- Directed by: Brian Clement
- Written by: Brian Clement
- Starring: Claire Westby; Alison Therriault; Stephan Eng; Terra Thomsen; Rob Nesbitt; Chuck Depape; Dustan Roberts; Dave Krawchuck;
- Edited by: Brian Clement
- Music by: Justin Hagberg
- Production company: Frontline Films
- Distributed by: Sub Rosa Studios
- Release date: October 27, 2001;
- Running time: 80 minutes
- Country: Canada
- Language: English

= Meat Market 2 =

2001 film by Brian Clement

Meat Market 2 is a 2001 Canadian horror film directed and written by Brian Clement. It stars Claire Westby, Alison Therriault, and Stephan Eng as zombie hunters who discover a safe haven run by an authoritarian cult leader. It is the sequel to Clement's 2000 film Meat Market and is followed by Meat Market 3.

== Plot ==
Argenta, her vampire friend Nemesis, and a fellow survivor named Ferriden arrive at a safe haven run by Bill Wilhelm, who requires the people he shelters to surrender their freedom.
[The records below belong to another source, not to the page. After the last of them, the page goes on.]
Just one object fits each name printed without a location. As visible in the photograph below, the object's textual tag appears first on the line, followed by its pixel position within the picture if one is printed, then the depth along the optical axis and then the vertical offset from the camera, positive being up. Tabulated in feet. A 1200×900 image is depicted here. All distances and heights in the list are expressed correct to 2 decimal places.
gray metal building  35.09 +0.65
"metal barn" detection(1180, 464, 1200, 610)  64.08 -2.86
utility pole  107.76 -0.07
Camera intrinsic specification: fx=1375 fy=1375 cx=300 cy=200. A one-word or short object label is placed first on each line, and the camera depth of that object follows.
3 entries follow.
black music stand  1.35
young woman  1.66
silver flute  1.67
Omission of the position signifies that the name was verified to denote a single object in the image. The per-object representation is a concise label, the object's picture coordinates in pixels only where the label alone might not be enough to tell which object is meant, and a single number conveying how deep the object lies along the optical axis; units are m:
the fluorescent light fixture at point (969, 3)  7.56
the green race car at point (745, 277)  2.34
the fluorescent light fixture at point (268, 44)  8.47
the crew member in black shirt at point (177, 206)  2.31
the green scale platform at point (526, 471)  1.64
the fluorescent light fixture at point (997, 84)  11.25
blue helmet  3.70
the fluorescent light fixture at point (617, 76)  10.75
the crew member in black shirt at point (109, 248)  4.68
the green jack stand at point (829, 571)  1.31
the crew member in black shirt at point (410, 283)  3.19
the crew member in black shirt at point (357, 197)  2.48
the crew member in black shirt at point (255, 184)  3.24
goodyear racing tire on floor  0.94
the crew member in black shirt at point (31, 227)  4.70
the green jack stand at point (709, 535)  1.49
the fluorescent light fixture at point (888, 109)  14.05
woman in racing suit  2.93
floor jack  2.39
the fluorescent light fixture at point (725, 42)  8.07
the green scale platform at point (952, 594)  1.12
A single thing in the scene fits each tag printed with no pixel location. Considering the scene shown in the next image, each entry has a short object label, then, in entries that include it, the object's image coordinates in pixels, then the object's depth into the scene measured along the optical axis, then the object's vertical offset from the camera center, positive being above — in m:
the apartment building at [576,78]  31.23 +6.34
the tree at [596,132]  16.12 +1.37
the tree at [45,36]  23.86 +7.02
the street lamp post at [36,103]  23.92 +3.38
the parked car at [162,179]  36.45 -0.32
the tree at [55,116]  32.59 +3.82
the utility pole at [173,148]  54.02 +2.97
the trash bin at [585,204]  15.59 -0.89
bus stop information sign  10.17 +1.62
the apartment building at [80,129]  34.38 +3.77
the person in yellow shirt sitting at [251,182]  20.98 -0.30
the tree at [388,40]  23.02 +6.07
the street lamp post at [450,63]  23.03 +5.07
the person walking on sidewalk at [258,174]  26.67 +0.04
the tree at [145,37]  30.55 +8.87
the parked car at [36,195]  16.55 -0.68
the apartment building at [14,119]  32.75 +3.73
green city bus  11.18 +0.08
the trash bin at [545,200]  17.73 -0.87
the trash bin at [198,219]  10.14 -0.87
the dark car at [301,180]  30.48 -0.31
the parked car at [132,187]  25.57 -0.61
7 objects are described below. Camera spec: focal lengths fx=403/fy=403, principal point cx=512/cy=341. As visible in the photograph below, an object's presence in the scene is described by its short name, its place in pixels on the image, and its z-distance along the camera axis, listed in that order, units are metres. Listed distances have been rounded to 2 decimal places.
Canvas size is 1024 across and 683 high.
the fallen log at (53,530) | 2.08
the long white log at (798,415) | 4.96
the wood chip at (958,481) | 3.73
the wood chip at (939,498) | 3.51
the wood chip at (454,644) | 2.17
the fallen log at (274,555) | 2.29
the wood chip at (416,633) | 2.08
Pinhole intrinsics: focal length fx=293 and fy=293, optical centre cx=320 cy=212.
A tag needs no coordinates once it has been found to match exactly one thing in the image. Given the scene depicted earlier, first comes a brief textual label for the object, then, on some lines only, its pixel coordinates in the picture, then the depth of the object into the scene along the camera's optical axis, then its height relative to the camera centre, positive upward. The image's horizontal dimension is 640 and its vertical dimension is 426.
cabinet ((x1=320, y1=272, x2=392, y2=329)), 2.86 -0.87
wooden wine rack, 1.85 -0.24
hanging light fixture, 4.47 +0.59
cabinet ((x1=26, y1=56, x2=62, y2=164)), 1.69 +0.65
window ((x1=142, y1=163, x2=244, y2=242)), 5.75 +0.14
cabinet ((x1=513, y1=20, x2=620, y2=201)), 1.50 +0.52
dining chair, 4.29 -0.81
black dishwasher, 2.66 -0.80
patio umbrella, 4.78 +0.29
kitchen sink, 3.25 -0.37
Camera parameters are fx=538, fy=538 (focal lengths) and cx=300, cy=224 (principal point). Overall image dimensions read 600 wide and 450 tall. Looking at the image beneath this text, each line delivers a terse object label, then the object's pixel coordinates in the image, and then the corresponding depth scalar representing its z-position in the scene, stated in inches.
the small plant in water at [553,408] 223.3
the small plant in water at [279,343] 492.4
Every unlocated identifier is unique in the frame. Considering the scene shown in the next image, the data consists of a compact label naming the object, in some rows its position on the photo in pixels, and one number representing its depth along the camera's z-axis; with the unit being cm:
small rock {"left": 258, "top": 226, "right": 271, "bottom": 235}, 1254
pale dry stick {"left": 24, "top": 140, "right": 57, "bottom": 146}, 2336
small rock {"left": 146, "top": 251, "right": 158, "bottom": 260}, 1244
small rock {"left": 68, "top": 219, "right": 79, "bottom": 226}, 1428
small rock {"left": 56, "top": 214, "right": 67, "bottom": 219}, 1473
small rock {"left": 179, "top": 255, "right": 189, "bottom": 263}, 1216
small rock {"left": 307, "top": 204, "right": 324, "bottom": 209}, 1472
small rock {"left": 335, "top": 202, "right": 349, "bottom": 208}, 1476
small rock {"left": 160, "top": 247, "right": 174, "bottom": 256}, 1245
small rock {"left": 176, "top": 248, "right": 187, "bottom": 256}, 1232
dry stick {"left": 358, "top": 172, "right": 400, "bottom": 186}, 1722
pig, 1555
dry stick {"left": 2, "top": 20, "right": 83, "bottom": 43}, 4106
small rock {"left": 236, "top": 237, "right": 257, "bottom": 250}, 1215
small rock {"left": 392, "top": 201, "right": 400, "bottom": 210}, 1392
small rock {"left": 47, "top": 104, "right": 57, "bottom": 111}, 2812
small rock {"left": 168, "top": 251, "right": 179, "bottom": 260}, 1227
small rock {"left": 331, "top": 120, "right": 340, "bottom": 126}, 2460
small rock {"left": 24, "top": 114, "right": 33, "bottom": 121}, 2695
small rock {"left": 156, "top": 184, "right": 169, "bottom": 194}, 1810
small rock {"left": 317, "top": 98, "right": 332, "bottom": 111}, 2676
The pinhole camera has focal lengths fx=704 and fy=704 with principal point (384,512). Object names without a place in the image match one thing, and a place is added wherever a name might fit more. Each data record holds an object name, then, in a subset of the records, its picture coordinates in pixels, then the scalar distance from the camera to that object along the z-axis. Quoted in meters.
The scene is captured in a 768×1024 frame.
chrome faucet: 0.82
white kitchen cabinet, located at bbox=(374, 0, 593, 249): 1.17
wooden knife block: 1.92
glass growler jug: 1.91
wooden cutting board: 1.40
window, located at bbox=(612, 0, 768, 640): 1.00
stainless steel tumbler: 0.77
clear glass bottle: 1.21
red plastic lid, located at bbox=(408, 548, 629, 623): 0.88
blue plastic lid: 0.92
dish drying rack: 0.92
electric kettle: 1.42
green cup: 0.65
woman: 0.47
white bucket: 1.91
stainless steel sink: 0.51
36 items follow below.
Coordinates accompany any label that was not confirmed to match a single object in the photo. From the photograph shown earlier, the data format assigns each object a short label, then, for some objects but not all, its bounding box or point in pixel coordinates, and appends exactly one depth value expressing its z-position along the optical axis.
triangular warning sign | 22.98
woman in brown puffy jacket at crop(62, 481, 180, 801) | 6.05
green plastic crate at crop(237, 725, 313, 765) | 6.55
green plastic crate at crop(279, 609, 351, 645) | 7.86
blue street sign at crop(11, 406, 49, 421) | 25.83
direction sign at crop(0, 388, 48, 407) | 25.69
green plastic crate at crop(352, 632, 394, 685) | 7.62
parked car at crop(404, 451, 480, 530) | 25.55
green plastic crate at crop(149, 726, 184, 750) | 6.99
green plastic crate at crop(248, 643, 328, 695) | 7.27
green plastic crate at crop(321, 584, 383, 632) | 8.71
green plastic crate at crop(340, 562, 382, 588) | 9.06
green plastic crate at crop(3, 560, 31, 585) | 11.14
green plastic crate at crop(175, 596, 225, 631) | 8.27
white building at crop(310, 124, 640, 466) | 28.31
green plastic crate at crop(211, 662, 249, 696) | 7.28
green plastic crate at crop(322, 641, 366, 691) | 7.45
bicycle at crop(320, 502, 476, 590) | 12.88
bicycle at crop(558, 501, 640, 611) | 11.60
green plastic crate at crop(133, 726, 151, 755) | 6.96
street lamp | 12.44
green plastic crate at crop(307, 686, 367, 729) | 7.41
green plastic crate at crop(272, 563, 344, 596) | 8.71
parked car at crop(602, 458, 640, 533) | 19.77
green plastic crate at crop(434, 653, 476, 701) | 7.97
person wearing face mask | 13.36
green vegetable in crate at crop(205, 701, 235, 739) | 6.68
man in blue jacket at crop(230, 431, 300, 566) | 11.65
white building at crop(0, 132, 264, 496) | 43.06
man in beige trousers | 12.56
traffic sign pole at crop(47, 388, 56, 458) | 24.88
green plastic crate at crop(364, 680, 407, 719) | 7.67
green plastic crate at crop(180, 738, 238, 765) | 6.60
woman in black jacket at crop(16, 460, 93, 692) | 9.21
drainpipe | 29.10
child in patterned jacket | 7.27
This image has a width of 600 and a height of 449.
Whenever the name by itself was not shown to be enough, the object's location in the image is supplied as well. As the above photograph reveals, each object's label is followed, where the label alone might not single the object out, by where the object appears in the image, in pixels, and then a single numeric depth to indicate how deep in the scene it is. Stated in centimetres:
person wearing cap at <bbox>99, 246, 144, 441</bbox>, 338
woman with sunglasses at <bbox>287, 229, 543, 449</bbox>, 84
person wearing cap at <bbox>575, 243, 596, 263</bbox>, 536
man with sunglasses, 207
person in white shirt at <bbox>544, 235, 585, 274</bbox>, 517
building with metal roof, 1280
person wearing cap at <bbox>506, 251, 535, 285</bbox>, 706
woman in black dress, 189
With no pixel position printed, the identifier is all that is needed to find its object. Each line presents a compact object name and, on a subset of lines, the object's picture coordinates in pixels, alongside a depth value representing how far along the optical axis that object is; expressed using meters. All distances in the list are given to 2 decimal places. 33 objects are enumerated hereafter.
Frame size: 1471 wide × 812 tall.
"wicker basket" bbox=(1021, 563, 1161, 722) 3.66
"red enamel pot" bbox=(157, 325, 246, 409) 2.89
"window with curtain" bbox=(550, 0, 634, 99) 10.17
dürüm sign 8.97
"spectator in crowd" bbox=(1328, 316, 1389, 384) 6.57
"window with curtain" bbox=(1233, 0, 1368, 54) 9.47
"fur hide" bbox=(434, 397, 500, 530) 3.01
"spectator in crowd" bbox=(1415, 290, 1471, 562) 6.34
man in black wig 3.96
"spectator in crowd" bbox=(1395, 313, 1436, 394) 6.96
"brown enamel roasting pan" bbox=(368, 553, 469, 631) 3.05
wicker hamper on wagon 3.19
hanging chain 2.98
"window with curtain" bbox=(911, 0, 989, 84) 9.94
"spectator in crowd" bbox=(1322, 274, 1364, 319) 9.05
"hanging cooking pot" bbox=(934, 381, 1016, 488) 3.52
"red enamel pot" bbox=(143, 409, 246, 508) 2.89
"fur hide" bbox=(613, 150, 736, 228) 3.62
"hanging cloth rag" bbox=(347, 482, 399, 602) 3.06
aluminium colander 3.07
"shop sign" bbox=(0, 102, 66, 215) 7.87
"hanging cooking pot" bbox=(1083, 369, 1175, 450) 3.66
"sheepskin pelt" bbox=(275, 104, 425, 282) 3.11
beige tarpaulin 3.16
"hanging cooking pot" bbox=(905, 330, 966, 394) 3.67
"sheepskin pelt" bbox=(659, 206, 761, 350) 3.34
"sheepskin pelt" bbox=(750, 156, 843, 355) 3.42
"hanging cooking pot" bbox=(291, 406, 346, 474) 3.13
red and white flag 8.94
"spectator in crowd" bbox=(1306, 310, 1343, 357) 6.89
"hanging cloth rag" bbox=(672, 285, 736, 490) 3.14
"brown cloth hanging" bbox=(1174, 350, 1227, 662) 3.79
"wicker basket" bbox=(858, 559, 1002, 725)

Wilhelm wants to recruit Argenta, but he does not care for her companions. Nemesis is seemingly executed and Ferriden turned over to mad scientists in the compound. When Nemesis returns for vengeance, zombies attack the inhabitants and kill Wilhelm.

== Cast ==
- Claire Westby as Argenta
- Alison Therriault as Nemesis
- Stephen Eng as Ferriden
- Terra Thomsen as Lt. Janet Habsburg
- Rob Nesbitt as Bill Wilhelm
- Chuck Depape as Dr. Gehlen
- Dave Krawchuck as Dr. Hubbard
- Dustan Roberts as The Chef

== Release ==
Sub Rosa Studios released the film in a bundle with Meat Market, the first film, in January 2007.

== Reception ==
Mike Bracken of IGN called the film watchable, especially considering its budget, but he criticized the weak social commentary and slow pacing. Beyond Hollywood wrote that the film panders too much to fans of gore films while ignoring the story. Commenting on the number of zombies and excessive gore, Peter Dendle wrote in The Zombie Movie Encyclopedia that the franchise "traffics in quantity over quality."